Perspectives on Investing: November 2006

Thursday, November 30, 2006

Will Santa Bring Coal To Traders This Season?

It's been a while since our last post, so I'm not going to go into great detail about all the economic numbers reported since early November. Suffice it to say that the inflation reports released before Thanksgiving were better than most expected and certainly good news for inflation watchers. I've created a link to the releases for both the PPI and the CPI if you want detail.

Yesterday (11/29/06) we got the first revision of 3rd quarter GDP. (There's one more revision on the way. Imagine trying to tell your boss you needed three tries to get your work right and keeping your job!) GDP was revised up to +2.2% versus the initial report of +1.6%. While it's clearly an improvement, 2.2% still represents a deceleration from the prior quarter. There was some good news on inflation in the report as core personal-consumption expenditure index rose 2.2% (yr./yr.) - down significantly from last quarter's 2.7% rise. This inflation number may still be high for some but at least it's heading in the right direction. And there was some impressive results on the corporate profit front with the government's number showing a 30% gain versus last year. Here's the link if you need all the gory details: Q3 GDP

Of course, all these numbers are measures of historical performance. And as investors, we're more interested in what happens next. We've seen a few numbers (Chicago PMI, new unemployment claims, and some of the housing stats, for example) that make us think that economic growth will remain subdued going forward. It's probably not a great environment to sustain the high profit growth we've seen recently but it's a good bet interest rates stay in their current range. So right now we're looking for some appreciation in stocks next year - just nothing out of the ordinary.

And what about a Santa Claus rally this December? With some of the market averages already up double digits, we somewhat concerned that Santa will have coal in his bag.

Labels: , , , ,

Monday, November 06, 2006

Employment Results Startle Analysts

This past Friday's employment report from the Labor Department has been the subject of much discussion among pundits. Not because non-farm payrolls rose a less-than-expected 92,000 in October, but because the prior two months were revised upward by a total of 139,000 jobs. September's figure alone was revised up by 97,000. (Remember how surprisingly small September's gain was initially?)

The household survey reported an impressive job growth number for October of 437,000. This was a huge increase over September's household survey number of 271,000 new jobs. And, the headline unemployment rate fell to just 4.4%.

So what should we make of these numbers?
  • First off, it's tough to be overly pessimistic about the economy near term given these results.

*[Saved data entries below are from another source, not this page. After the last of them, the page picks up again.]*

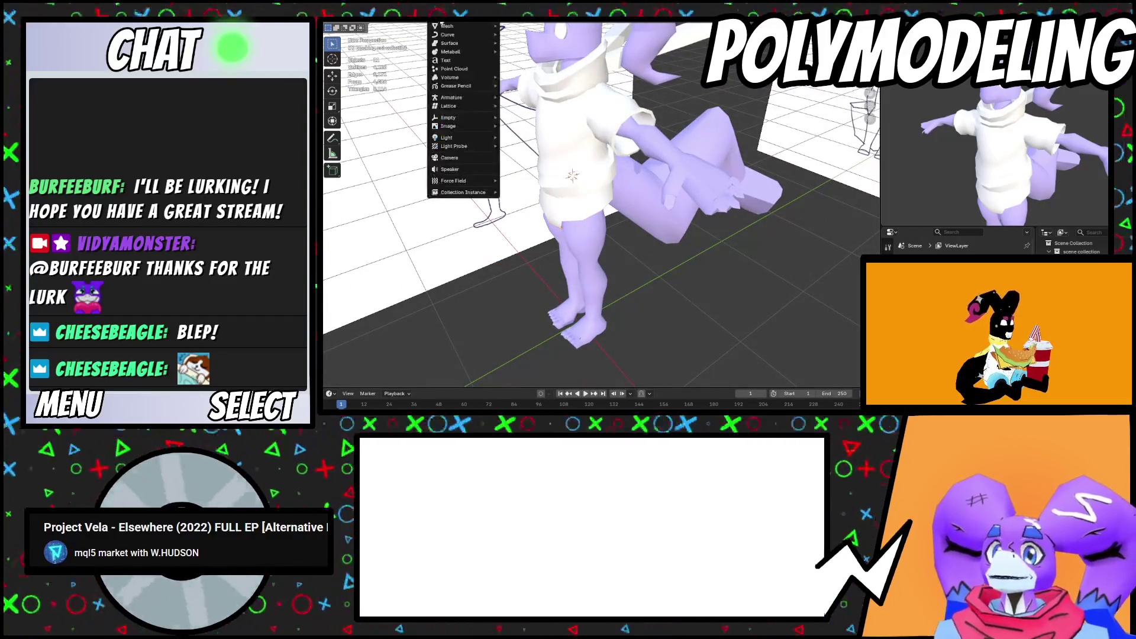
mouse_move(479, 26)
left_click(535, 45)
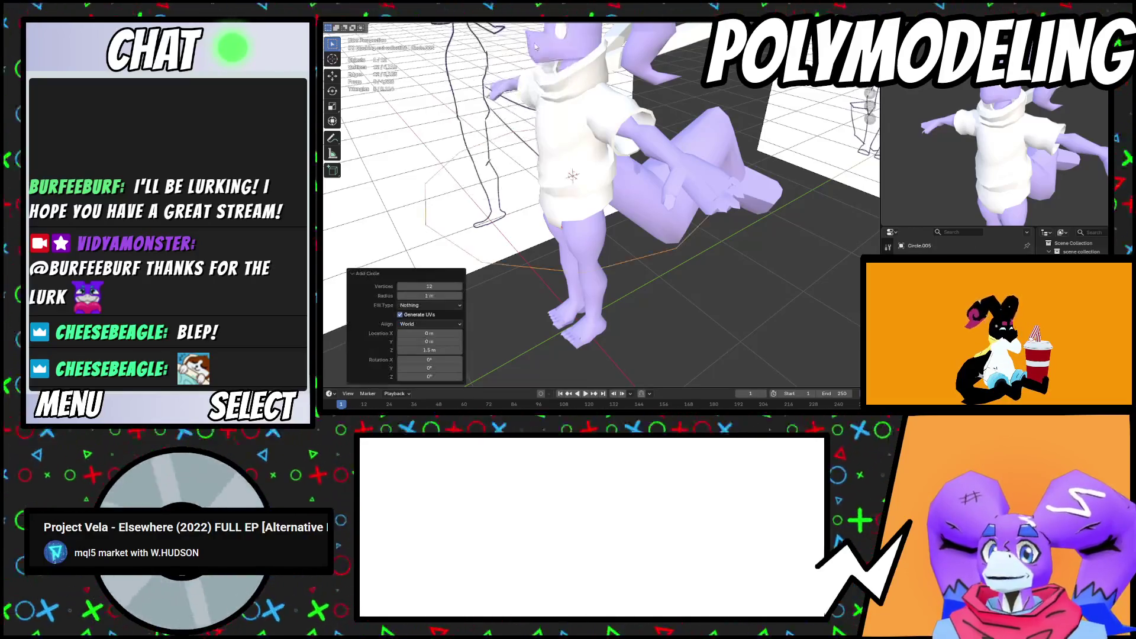
left_click(441, 289)
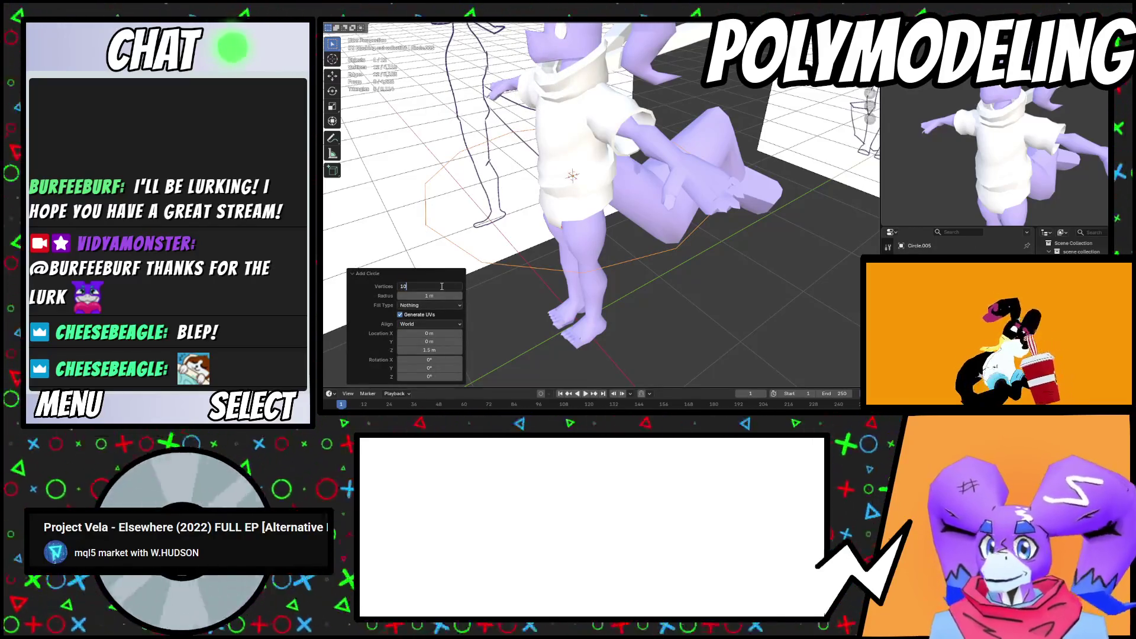
key("Return")
key("g")
key("z")
left_click(640, 254)
Scale the circle to 0.46, move it along X over one foot, and nudge it vertically
mouse_move(640, 254)
middle_mouse_down()
mouse_move(663, 307)
mouse_move(686, 296)
mouse_move(701, 310)
middle_mouse_up()
key("s")
left_click(675, 302)
key("g")
key("x")
left_click(692, 297)
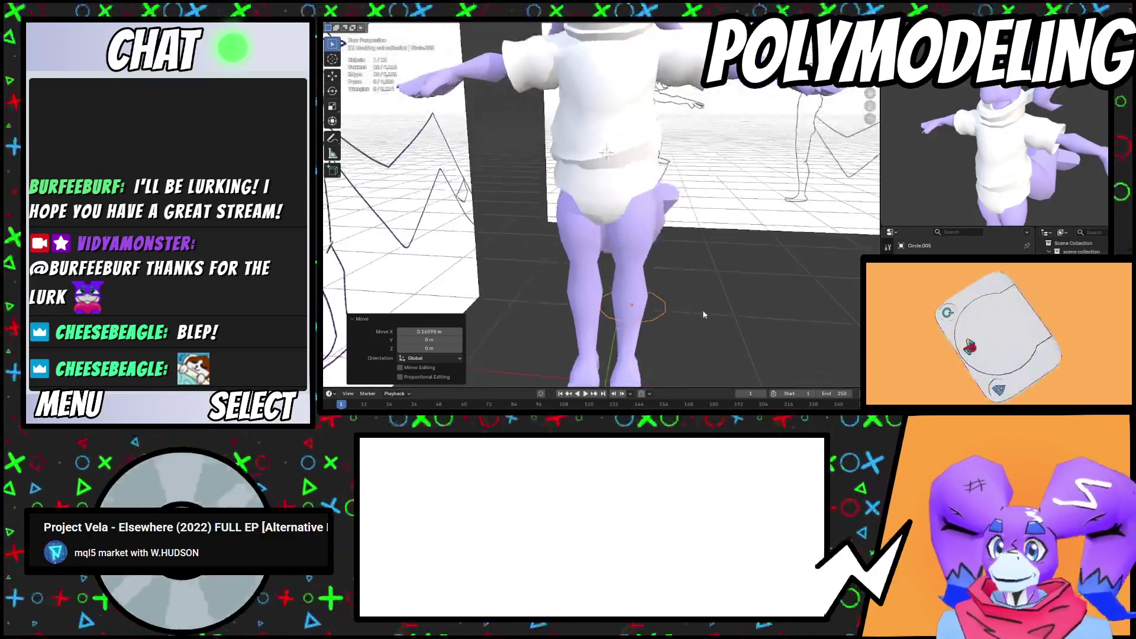
scroll(701, 310, "up", 2)
key("s")
right_click(757, 299)
key("g")
key("z")
left_click(756, 294)
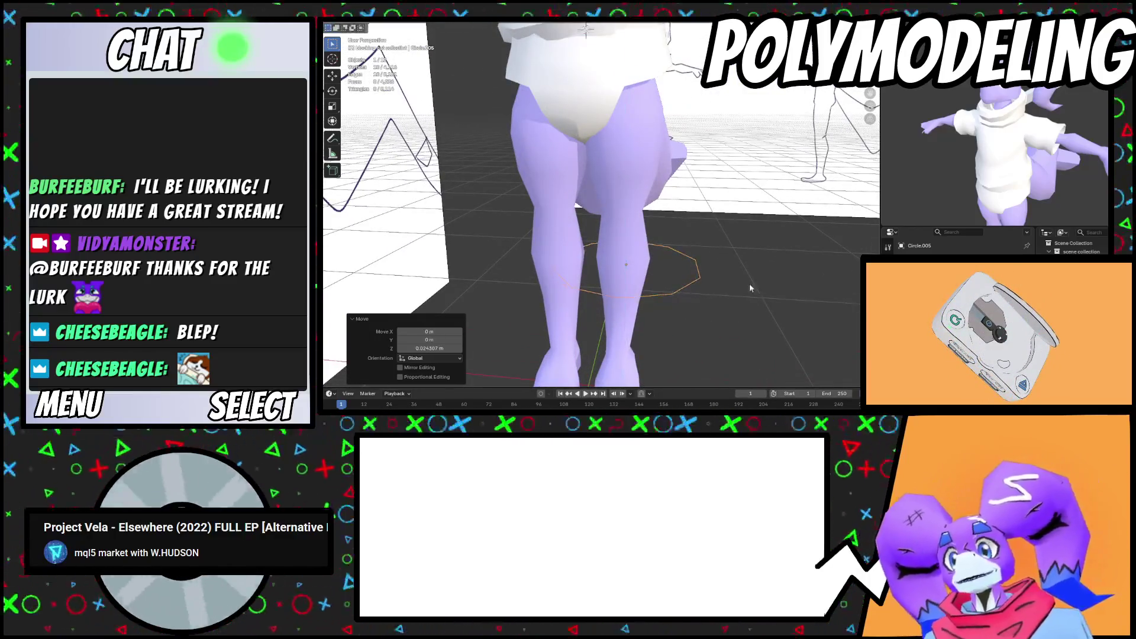
Reposition a vertical edge loop on the shorts with two soft-falloff moves
left_click(588, 107)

We suspect that holiday spending will be fine despite the problems with housing.
  • Second, strong employment gains often hurt productivity over the short run and may account for some of the recent disappointment on that front.
  • Third, there is a growing shortage of labor so wage inflation will be harder to keep in check, raising doubts about any Fed rate cut in the near future.



Labels: , , ,

Thursday, November 02, 2006

No Productivity Gains in the Third Quarter

The Labor Department released productivity figures for the third quarter and they aren't very encouraging. In fact productivity for the quarter was unchanged and the prior quarter was adjusted downward significantly (read the release here). As we mentioned in a recent post, rising productivity offsets rising employment costs and helps to keep a lid on inflation. So right now, companies are not able to offset rising labor costs with productivity improvements and will either try to raise prices (bad news for inflation) or take a hit to their profit margins (bad news for earnings growth). Either way, this is not a positive for stocks.

For the optimists in the crowd, we observe that the productivity numbers can be a bit flaky as the measurement of output in some sectors is quite difficult. How does one measure the output of the financial sector for example? So wait to early December for the report on nonfinancial productivity before jumping out the window.

Labels: , ,

Wednesday, November 01, 2006

More Evidence of a Slowing Economy

Today the Institute for Supply Management (ISM) released the results of their October survey of purchasing managers - the Purchasing Managers Index (PMI). At 51.2, the index points to further growth in the economy. (Remember that any result above 50 indicates economic expansion, while below 50 indicates contraction.) However, this result was below the prior month as well as expectations, and can be construed as further evidence of a slowing economy.

A look behind the headline number provides for some interesting reading (you can access the press release here). In particular, the ISM survey on prices indicates that purchasing managers are seeing lower prices. I'm not sure how much of this relates to energy, but this has to be a hopeful sign for inflation. And, the numbers on new orders and inventories seem to indicate the potential for some further slowing in economic activity.

The ISM survey is an important indicator of the direction of economic activity. It does not help much with gauging the magnitude of the change in GDP. So based on today's release, it looks like the economy will continue to grow but we still lack clarity on the rate of growth over the next several months.